- What this task involves -
Filter the entries and keep only the lines where the string "down" appears.

(Items from a dataset)
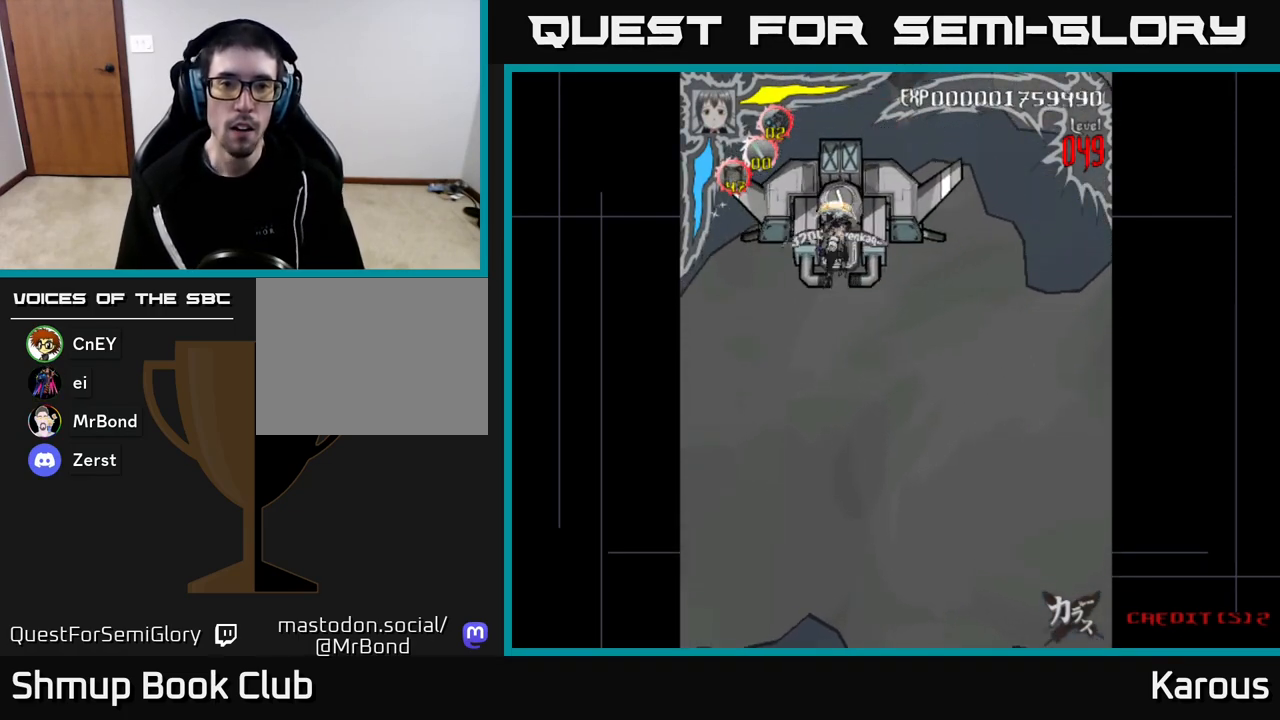
{"buttons": [], "left_stick": "center", "right_stick": "center", "events": [[50, "X", "up"]]}
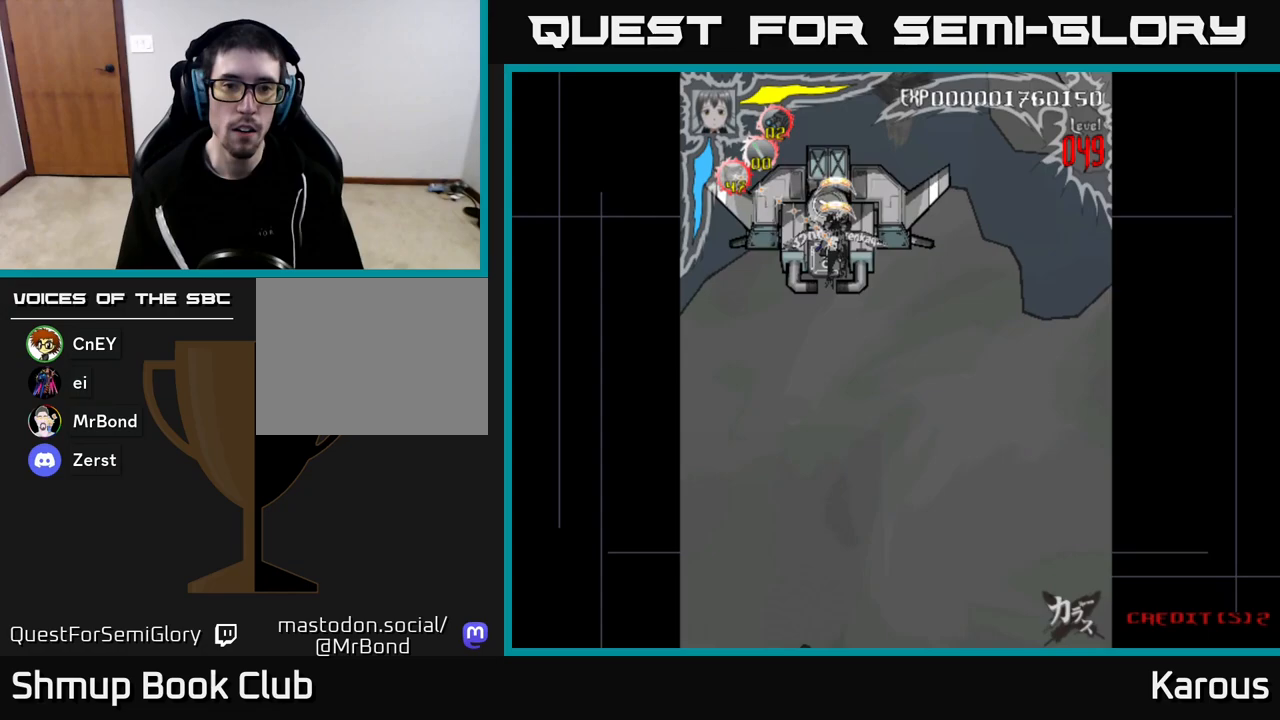
{"buttons": [], "left_stick": "center", "right_stick": "center", "events": [[17, "DPAD_LEFT", "down"], [83, "DPAD_LEFT", "up"]]}
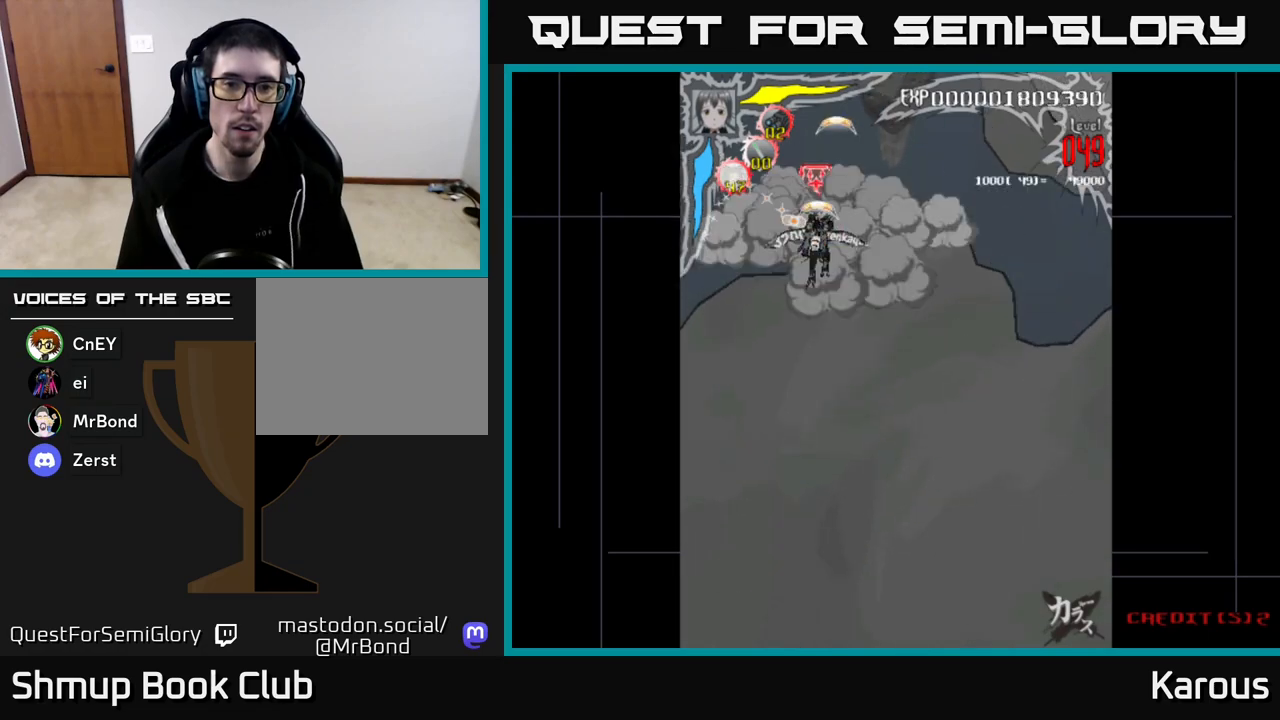
{"buttons": ["B"], "left_stick": "center", "right_stick": "center", "events": [[450, "B", "down"]]}
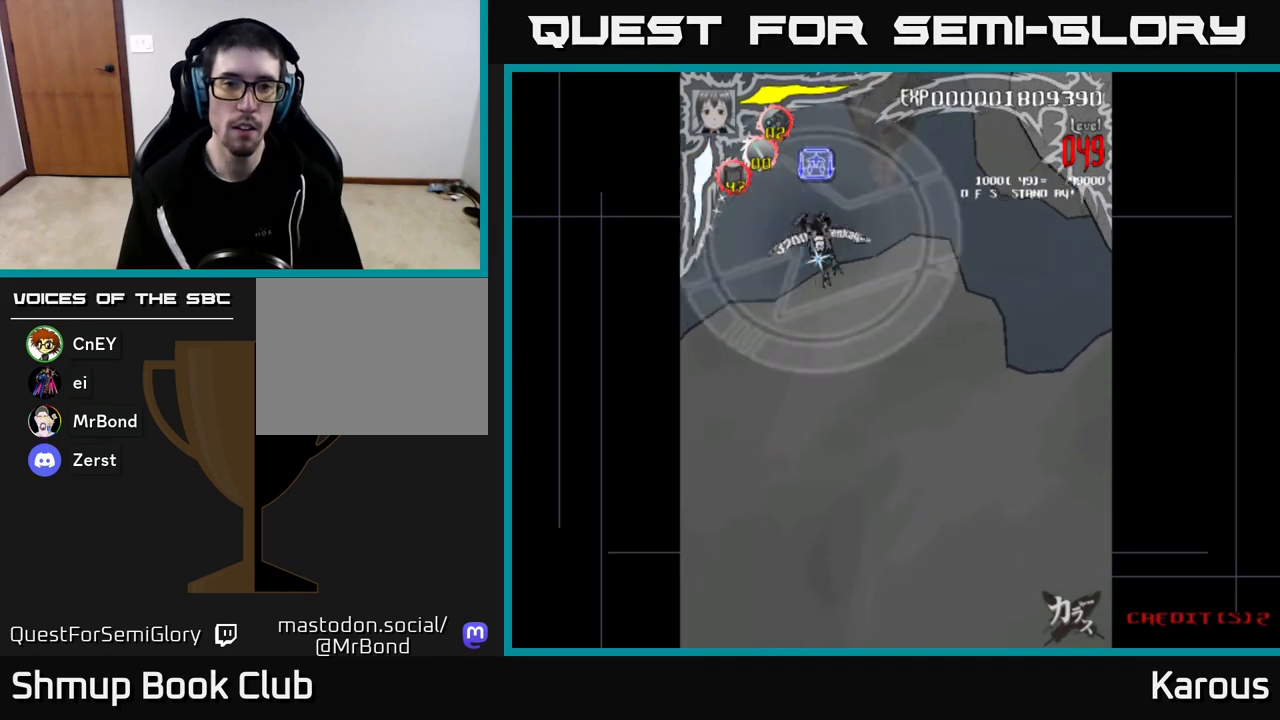
{"buttons": ["DPAD_UP"], "left_stick": "center", "right_stick": "center", "events": [[33, "B", "up"], [300, "DPAD_UP", "down"], [317, "DPAD_LEFT", "down"], [350, "B", "down"], [417, "DPAD_LEFT", "up"], [483, "B", "up"]]}
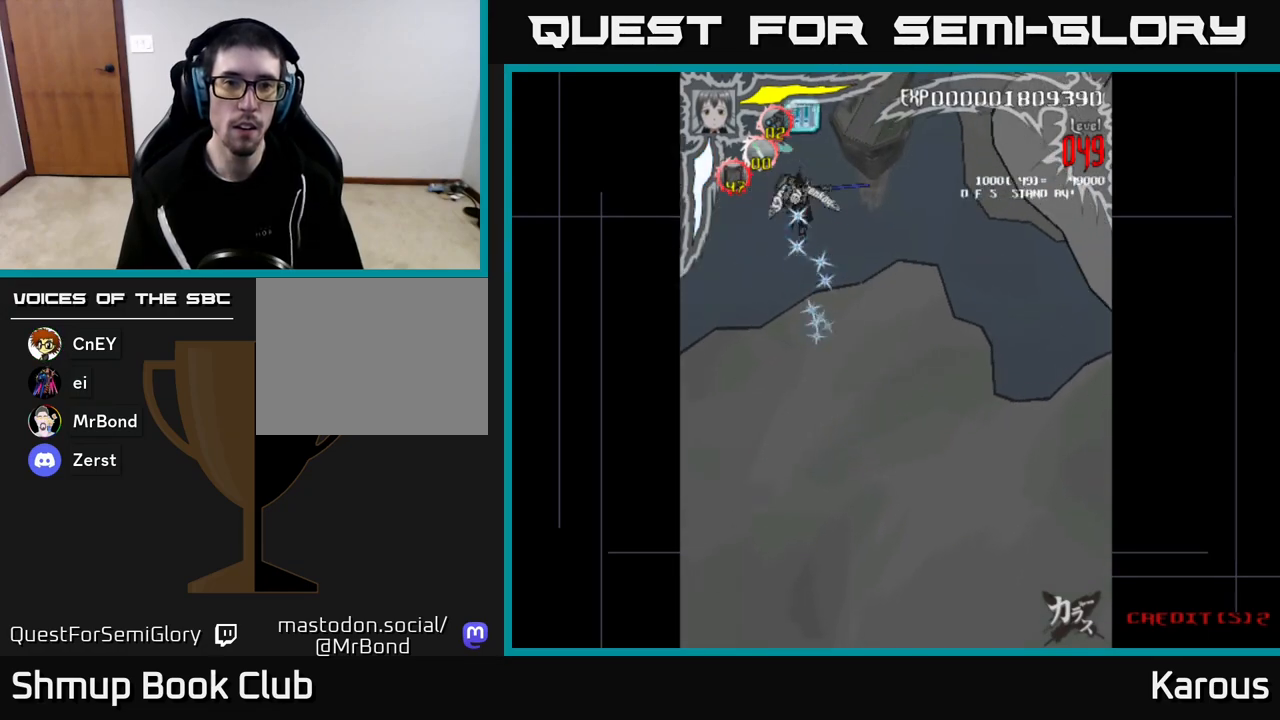
{"buttons": ["DPAD_UP"], "left_stick": "center", "right_stick": "center", "events": [[33, "DPAD_UP", "up"], [283, "B", "down"], [333, "DPAD_LEFT", "down"], [350, "DPAD_UP", "down"], [400, "B", "up"], [467, "DPAD_LEFT", "up"]]}
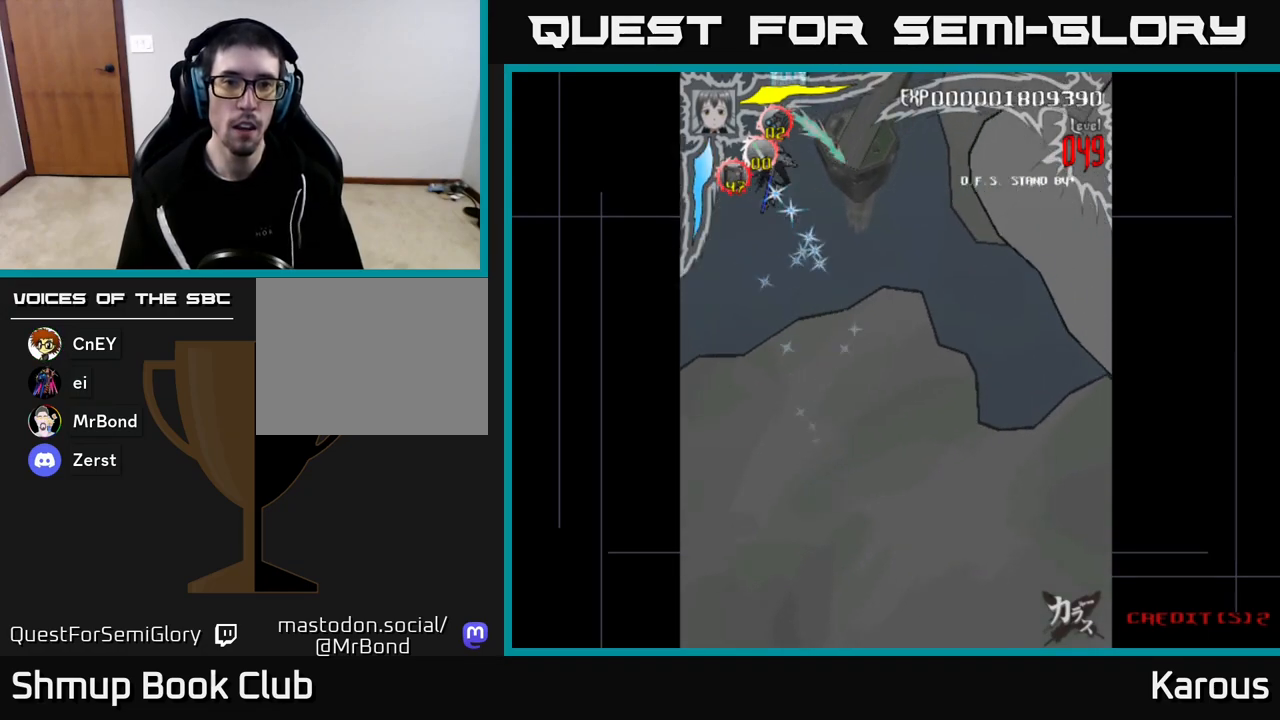
{"buttons": ["DPAD_DOWN"], "left_stick": "center", "right_stick": "center", "events": [[33, "DPAD_UP", "up"], [267, "B", "down"], [383, "B", "up"], [467, "DPAD_DOWN", "down"]]}
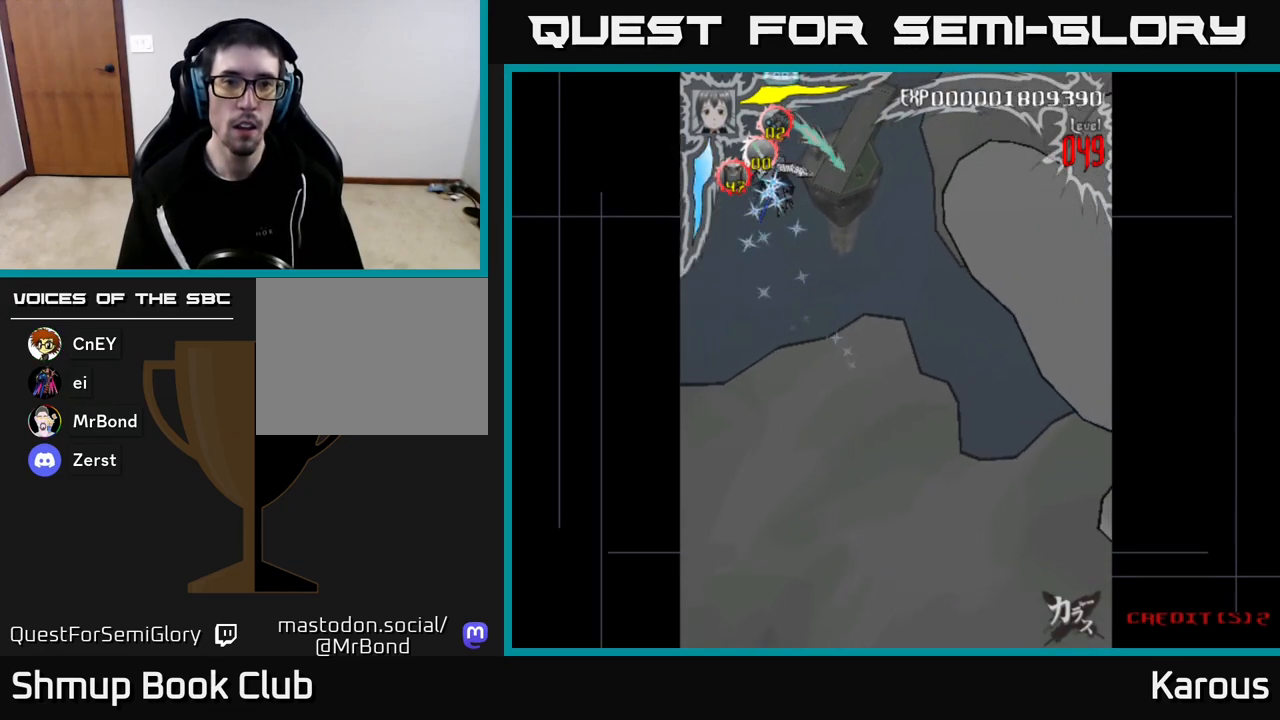
{"buttons": ["DPAD_DOWN"], "left_stick": "center", "right_stick": "center", "events": [[167, "DPAD_DOWN", "up"], [200, "DPAD_UP", "down"], [383, "B", "down"], [383, "DPAD_UP", "up"], [500, "B", "up"], [500, "DPAD_DOWN", "down"]]}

- Answer to this problem -
{"buttons": [], "left_stick": "center", "right_stick": "center", "events": [[17, "DPAD_LEFT", "down"], [83, "DPAD_LEFT", "up"]]}
{"buttons": ["B"], "left_stick": "center", "right_stick": "center", "events": [[450, "B", "down"]]}
{"buttons": ["DPAD_UP"], "left_stick": "center", "right_stick": "center", "events": [[33, "B", "up"], [300, "DPAD_UP", "down"], [317, "DPAD_LEFT", "down"], [350, "B", "down"], [417, "DPAD_LEFT", "up"], [483, "B", "up"]]}
{"buttons": ["DPAD_UP"], "left_stick": "center", "right_stick": "center", "events": [[33, "DPAD_UP", "up"], [283, "B", "down"], [333, "DPAD_LEFT", "down"], [350, "DPAD_UP", "down"], [400, "B", "up"], [467, "DPAD_LEFT", "up"]]}
{"buttons": ["DPAD_DOWN"], "left_stick": "center", "right_stick": "center", "events": [[33, "DPAD_UP", "up"], [267, "B", "down"], [383, "B", "up"], [467, "DPAD_DOWN", "down"]]}
{"buttons": ["DPAD_DOWN"], "left_stick": "center", "right_stick": "center", "events": [[167, "DPAD_DOWN", "up"], [200, "DPAD_UP", "down"], [383, "B", "down"], [383, "DPAD_UP", "up"], [500, "B", "up"], [500, "DPAD_DOWN", "down"]]}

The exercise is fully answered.